Using a technique called plasma conversion, N2 Applied’s technology “locks” both methane and ammonia into liquid manure to produce sustainable fertilizer on the farm.
Plasma-treated fertilizer has been scientifically proven to reduce ammonia and methane emissions almost entirely. It also retains nitrogen to further eliminate the need to use chemical fertilizers while maintaining comparable crop yield.
Today, the company behind the technology has been nominated for the ‘Tech For Good’ award at the UK Business Tech Awards in recognition of its efforts to create an environmentally friendly solution.
Nick Humphries, Chief Agronomist and UK Director of N2 Applied, explained: “We have developed an innovative solution that uses only air and electricity to locally produce environmentally friendly fertilizers and at the same time stop methane and ammonia emissions from cattle manure. We believe this is the most efficient and integrated solution to the challenge.
The N2 unit, as the technology is called, has been used in the UK, Northern Europe and South Africa, with Scotland’s Rural College (SRUC) becoming the first UK buyer and Arla Foods UK conducting a trial in its innovation farm where he used technology to process manure from the farm’s 500-cow dairy herd.
The company’s recently published annual trial data on international trial sites has been independently assessed by scientists, including Oxford Agricultural Trials. It showed that the wheat crop used 85% of the nitrogen applied to fields via the company’s fertilizer, compared to 58% for a chemical ammonium nitrate fertilizer and 53% for untreated slurry.
With the cost of fertilizers rising, N2 Applied’s solution offers an “attractive” option for farmers facing a volatile market, Humphries says. “The exorbitant price of chemical fertilizers this year is a tipping point – it has shown us that this is not where the future of UK food production lies,”he told us. “We can no longer be so dependent on chemical fertilizers produced around the world and instead need to find sustainable alternatives over which farmers have greater control. Additionally, we need to rapidly reduce methane emissions to reduce the impact of climate change, and reducing ammonia has long been desirable.

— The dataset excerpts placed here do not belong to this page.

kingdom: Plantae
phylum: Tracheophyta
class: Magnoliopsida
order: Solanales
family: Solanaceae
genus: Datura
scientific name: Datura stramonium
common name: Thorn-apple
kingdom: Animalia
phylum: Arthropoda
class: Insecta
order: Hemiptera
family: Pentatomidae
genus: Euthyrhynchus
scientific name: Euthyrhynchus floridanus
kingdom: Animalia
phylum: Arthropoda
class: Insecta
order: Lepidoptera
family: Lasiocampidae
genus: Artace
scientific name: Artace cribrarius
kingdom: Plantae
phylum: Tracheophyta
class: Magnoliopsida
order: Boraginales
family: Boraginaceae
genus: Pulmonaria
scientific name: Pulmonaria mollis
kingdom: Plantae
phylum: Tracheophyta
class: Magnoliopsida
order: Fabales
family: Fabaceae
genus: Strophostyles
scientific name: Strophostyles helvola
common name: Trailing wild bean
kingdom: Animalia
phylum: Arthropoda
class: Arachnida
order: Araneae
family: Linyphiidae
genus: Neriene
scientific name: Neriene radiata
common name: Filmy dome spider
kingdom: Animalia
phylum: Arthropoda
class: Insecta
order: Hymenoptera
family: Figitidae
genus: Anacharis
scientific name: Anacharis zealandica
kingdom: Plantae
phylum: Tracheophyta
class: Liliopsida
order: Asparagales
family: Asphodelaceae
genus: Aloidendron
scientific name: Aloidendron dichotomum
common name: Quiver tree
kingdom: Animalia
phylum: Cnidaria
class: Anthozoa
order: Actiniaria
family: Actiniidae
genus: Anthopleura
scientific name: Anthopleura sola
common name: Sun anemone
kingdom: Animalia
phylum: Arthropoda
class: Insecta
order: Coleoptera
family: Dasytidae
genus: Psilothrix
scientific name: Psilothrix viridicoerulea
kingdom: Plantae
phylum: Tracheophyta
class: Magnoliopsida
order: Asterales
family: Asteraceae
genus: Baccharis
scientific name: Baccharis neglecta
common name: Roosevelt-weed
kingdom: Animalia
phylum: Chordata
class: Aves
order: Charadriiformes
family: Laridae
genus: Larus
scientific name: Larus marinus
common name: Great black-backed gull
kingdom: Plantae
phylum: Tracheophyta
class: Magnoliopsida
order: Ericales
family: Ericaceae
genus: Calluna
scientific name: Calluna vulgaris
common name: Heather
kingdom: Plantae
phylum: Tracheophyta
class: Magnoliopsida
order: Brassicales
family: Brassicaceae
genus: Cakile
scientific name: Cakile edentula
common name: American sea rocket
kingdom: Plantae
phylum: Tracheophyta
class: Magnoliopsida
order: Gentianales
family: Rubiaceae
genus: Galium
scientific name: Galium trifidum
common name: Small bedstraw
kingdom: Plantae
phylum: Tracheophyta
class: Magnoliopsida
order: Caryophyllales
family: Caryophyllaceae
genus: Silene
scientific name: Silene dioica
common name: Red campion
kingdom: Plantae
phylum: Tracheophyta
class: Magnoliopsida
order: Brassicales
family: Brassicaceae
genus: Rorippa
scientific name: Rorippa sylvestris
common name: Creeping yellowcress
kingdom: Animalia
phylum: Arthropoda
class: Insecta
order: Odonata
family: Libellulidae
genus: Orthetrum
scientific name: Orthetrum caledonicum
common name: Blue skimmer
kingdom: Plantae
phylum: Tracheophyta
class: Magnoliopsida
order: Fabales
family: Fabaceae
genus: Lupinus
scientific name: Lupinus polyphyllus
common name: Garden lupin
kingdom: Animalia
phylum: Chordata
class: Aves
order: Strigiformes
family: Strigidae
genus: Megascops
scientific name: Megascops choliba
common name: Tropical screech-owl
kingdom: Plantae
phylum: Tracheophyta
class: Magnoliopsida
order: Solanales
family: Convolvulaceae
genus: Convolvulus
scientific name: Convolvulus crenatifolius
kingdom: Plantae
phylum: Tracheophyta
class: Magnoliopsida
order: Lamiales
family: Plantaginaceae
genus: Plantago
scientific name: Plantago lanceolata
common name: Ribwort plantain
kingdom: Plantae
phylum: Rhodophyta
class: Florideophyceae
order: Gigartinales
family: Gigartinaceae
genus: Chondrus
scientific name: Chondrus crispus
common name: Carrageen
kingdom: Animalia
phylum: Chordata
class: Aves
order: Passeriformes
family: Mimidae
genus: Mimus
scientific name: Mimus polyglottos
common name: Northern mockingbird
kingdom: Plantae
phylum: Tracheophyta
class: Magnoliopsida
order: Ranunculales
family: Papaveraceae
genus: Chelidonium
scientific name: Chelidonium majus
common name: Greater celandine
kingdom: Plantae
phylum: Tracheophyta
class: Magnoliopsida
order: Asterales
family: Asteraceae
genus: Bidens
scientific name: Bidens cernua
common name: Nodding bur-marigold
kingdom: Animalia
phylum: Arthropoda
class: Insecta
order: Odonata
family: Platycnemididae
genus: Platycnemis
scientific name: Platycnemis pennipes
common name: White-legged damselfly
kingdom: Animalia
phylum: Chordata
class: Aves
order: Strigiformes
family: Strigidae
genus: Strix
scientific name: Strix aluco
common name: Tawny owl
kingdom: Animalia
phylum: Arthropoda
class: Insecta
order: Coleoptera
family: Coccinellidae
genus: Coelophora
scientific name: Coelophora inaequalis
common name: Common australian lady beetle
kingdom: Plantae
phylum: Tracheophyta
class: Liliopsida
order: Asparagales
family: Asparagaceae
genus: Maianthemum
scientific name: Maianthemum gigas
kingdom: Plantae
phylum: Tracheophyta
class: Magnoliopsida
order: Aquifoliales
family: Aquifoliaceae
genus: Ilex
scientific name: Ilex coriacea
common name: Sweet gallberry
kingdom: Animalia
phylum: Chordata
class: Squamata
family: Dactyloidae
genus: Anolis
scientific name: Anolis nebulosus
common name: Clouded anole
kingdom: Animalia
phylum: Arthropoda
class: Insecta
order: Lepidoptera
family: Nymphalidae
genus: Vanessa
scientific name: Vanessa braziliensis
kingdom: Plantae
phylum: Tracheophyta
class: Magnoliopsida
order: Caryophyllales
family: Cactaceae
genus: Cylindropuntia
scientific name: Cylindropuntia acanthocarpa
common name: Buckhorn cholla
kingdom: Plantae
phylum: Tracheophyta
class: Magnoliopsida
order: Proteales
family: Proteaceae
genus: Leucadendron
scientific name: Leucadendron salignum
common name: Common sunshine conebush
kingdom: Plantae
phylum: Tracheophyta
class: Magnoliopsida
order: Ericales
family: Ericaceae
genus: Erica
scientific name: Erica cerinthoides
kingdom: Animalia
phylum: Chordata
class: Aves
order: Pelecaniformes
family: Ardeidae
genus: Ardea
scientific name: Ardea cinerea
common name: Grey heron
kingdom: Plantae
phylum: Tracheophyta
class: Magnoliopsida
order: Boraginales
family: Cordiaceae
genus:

To adopt an N2 unit, farms must swallow the initial cost of the unit itself, plus the cost of electricity. “The costs of our solution are in the initial purchase of the hardware and the electricity needed to power it”,Humphries said, adding that having a renewable source on the farm would make the technology more efficient to operate.
“The resulting fertilizer material no longer costs much to produce [compared to conventional alternatives] – and given the skyrocketing cost of chemical fertilizers and the low-emissions alternative we are bringing to the market, this sustainable approach offers an attractive path.
Each N2 unit is suitable for a farm with up to 200 cattle on average, with larger farms able to scale by installing multiple units. “The benefits to the environment, farms and the food sector are now proven, and widespread deployment of this technology will be a game-changer,”Humphries told DairyReporter. “The right drivers and incentives are key to driving change, and rising costs have pushed this challenge forward.
“Government, industry and food production value chains must work together to identify the best way to make this transition affordable and viable as soon as possible.”
The company has won or been shortlisted for several awards and accelerator programs, such as The Norrsken Awards – the largest Nordic award for impactful startups – The Manure Challenge US and Foodbytes! by Rabobank. “Being shortlisted for such a prestigious award marks both the positive progress we have made as our technology has been tested on UK farms and its potential to become a significant enabler of more sustainable food production,”concluded Humphries.